Another commonly used approach. Another database is placed between the server and the DBMS, which stores all its data only in memory. It is also called In-Memory-DB. If you have many different servers accessing the same database, then using In-Memory-DB you can organize caching based on the type of a particular server.

Example:

Approach 4 - database cluster . Several read-only bases.

Another solution is to use a cluster: several DBMSs of the same type contain identical data. At the same time, you can read data from all databases, and write to only one. Which is then synchronized with the rest of the databases.

This is a very good solution because it is easy to configure and works in practice. Usually, for one request to the database to change data, 10-100 requests for reading data come to it.

Types of caching in Hibernate

Hibernate supports three levels of caching:

  • Caching at the session level (Session)
  • Caching at the SessionFactory level
  • Caching requests (and their results)

You can try to represent this system in the form of such a figure:

The simplest type of caching (also called the first level cache ) is implemented at the Hibernate session level. Hibernate always uses this cache by default and cannot be disabled .

Let's immediately consider the following example:

Employee director1 = session.get(Employee.class, 4);
Employee director2 = session.get(Employee.class, 4);

assertTrue(director1 == director2);

It may seem that two queries to the database will be executed here, but this is not so.

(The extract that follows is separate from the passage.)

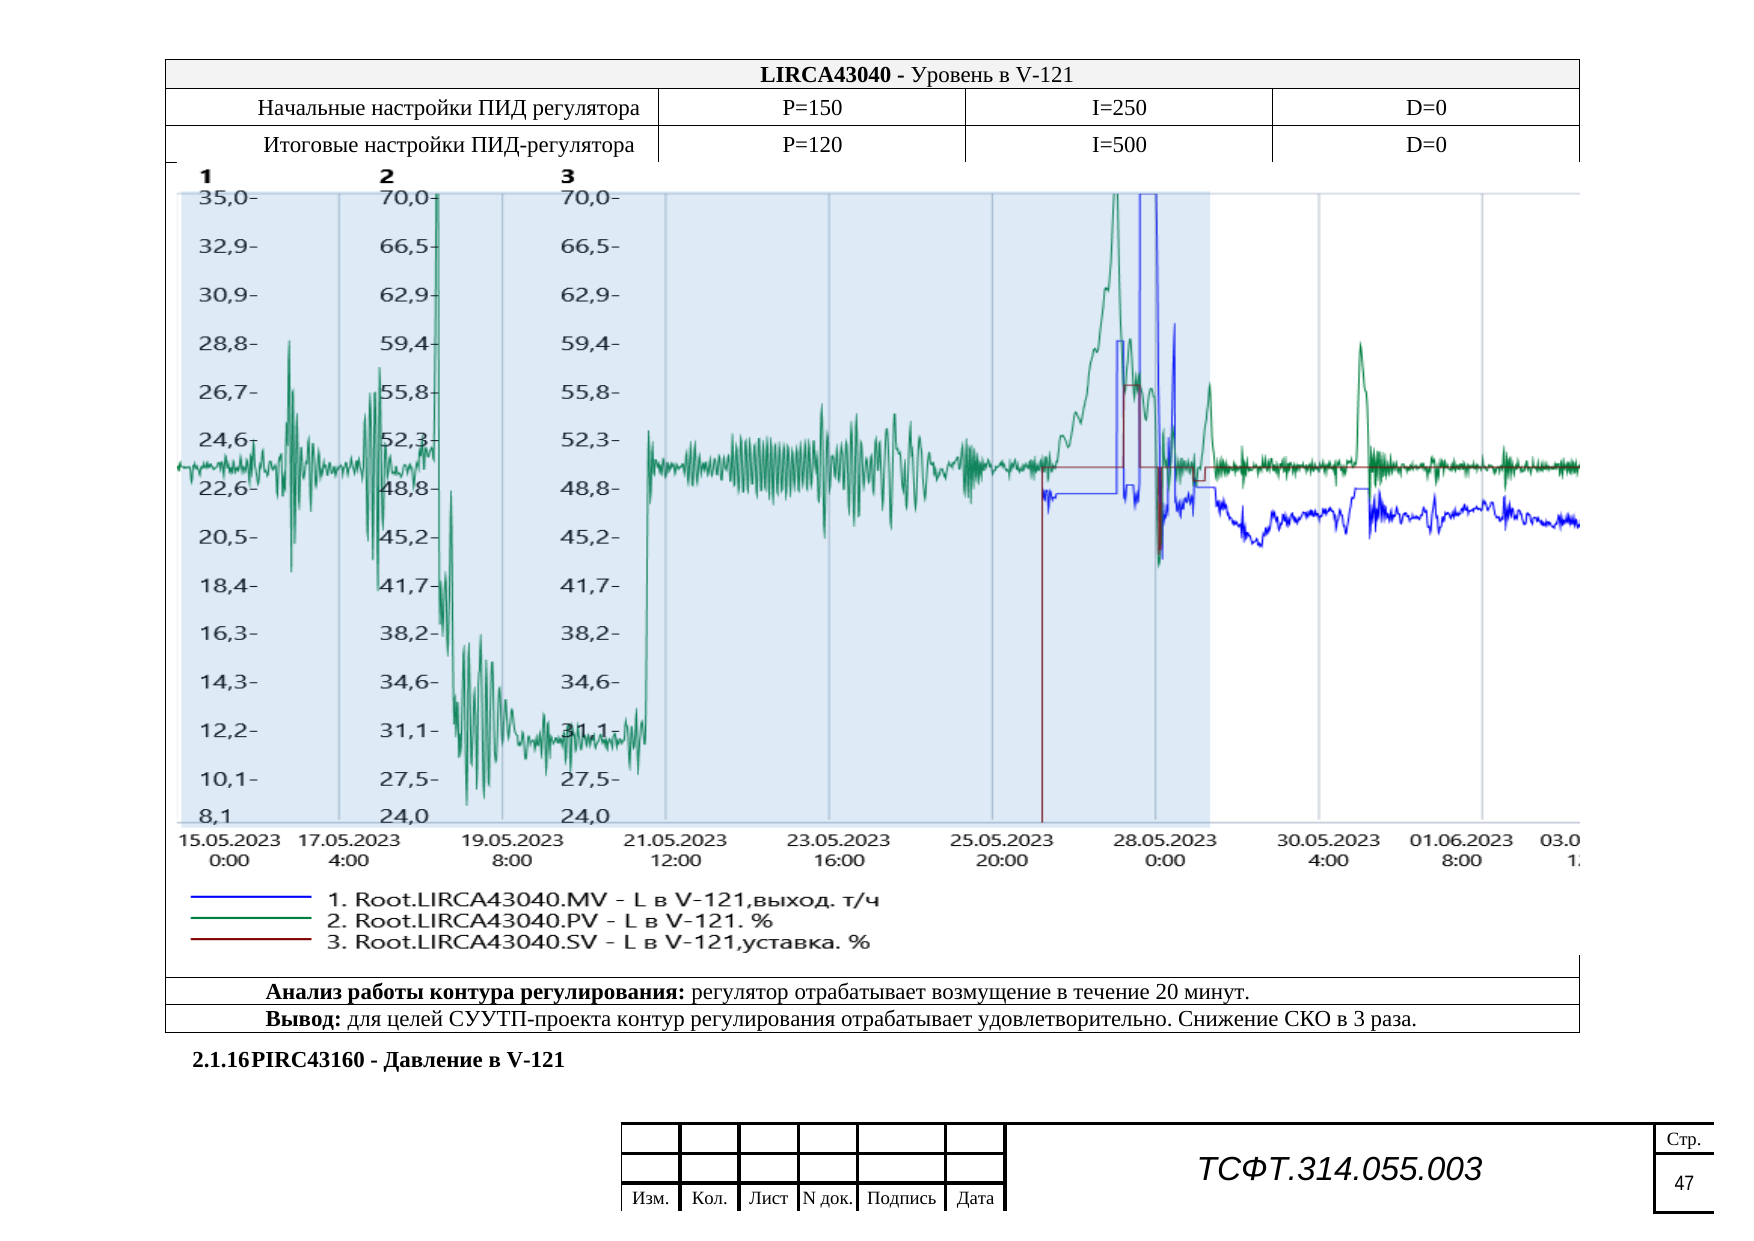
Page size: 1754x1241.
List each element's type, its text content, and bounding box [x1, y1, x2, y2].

After the first request to the database, the Employee object will be cached. And if you query the object again in the same session, Hibernate will return the same Java object.

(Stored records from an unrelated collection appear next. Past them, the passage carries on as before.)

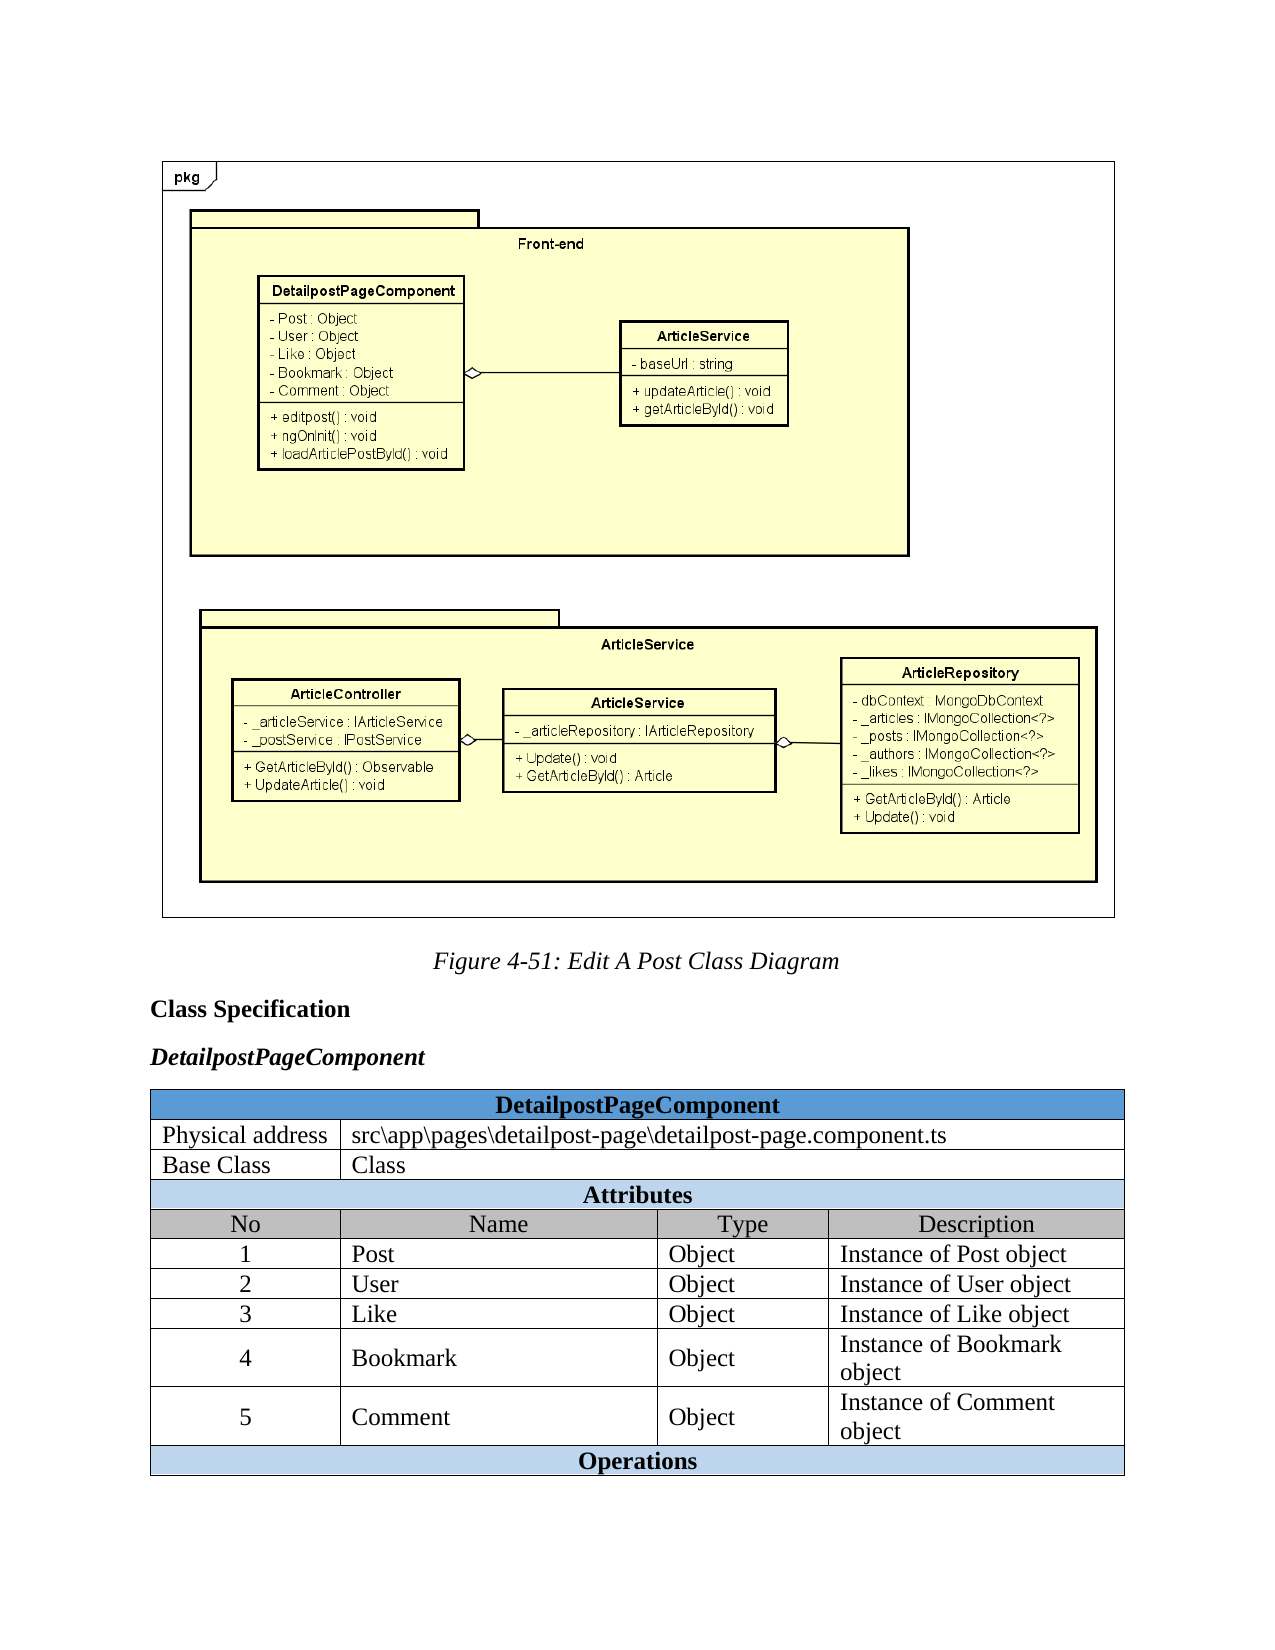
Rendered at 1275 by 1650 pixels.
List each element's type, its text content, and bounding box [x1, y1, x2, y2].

table_cell Base Class [151, 1150, 340, 1179]
table_cell 3 [151, 1299, 340, 1328]
table_cell User [341, 1269, 657, 1298]
table_cell Bookmark [341, 1329, 657, 1386]
table_cell 4 [151, 1329, 340, 1386]
picture [150, 150, 1125, 928]
table_cell Like [341, 1299, 657, 1328]
table_header DetailpostPageComponent [151, 1090, 1124, 1119]
table_cell Class [341, 1150, 1124, 1179]
table_cell 2 [151, 1269, 340, 1298]
text Class Specification [150, 994, 1125, 1023]
table_cell Attributes [151, 1180, 1124, 1208]
table_cell Instance of Post object [829, 1239, 1124, 1268]
table_cell Physical address [151, 1120, 340, 1149]
table_cell Object [658, 1329, 828, 1386]
table_cell Comment [341, 1387, 657, 1445]
table_cell Instance of User object [829, 1269, 1124, 1298]
table_cell Instance of Comment object [829, 1387, 1124, 1445]
text DetailpostPageComponent [150, 1042, 1125, 1070]
table_cell Post [341, 1239, 657, 1268]
table_cell Description [829, 1210, 1124, 1238]
table_cell 5 [151, 1387, 340, 1445]
table_cell Instance of Bookmark object [829, 1329, 1124, 1386]
table_cell Operations [151, 1446, 1124, 1474]
text Figure 4-51: Edit A Post Class Diagram [150, 946, 1125, 975]
table_cell Object [658, 1269, 828, 1298]
table_cell Instance of Like object [829, 1299, 1124, 1328]
table_cell No [151, 1210, 340, 1238]
table_cell src\app\pages\detailpost-page\detailpost-page.component.ts [341, 1120, 1124, 1149]
table_cell Type [658, 1210, 828, 1238]
table_cell 1 [151, 1239, 340, 1268]
table_cell Name [341, 1210, 657, 1238]
table_cell Object [658, 1239, 828, 1268]
table_cell Object [658, 1387, 828, 1445]
table_cell Object [658, 1299, 828, 1328]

The same object means that even object references will be identical. It's really the same object.

The save() , update() , saveOrUpdate() , load() , get() , list() , iterate() , and scroll() methods will always use the first level cache. Actually, there is nothing more to add.

Second level caching

If the first level cache is bound to the session object, then the second level cache is bound to the session object.SessionFactory. Which means that the visibility of objects in this cache is much wider than in the first level cache.

Example:

Session session = factory.openSession();
Employee director1 = session.get(Employee.class, 4);
session.close();

Session session = factory.openSession();
Employee director2 = session.get(Employee.class, 4);
session.close();

assertTrue(director1 != director2);
assertTrue(director1.equals(director2));

In this example, two queries will be made to the database. Hibernate will return identical objects, but it won't be the same object - they will have different references.

Second level caching is disabled by default . Therefore, we have two queries to the database instead of one.

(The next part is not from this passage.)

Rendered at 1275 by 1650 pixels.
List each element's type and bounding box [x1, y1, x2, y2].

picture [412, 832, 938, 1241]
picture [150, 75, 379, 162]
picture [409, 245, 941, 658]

To enable it, you need to write the following lines in the hibernate.cfg.xml file:

<property name="hibernate.cache.provider_class" value="net.sf.ehcache.hibernate.SingletEhCacheProvider"/>
<property name="hibernate.cache.use_second_level_cache" value="true"/>

After enabling second-level caching, Hibernate behavior will change a bit:

Session session = factory.openSession();
Employee director1 = session.get(Employee.class, 4);
session.close();

Session session = factory.openSession();
Employee director2 = session.get(Employee.class, 4);
session.close();

assertTrue(director1 == director2);

Only after all these manipulations will the second-level cache be enabled, and in the example above, only one query to the database will be executed.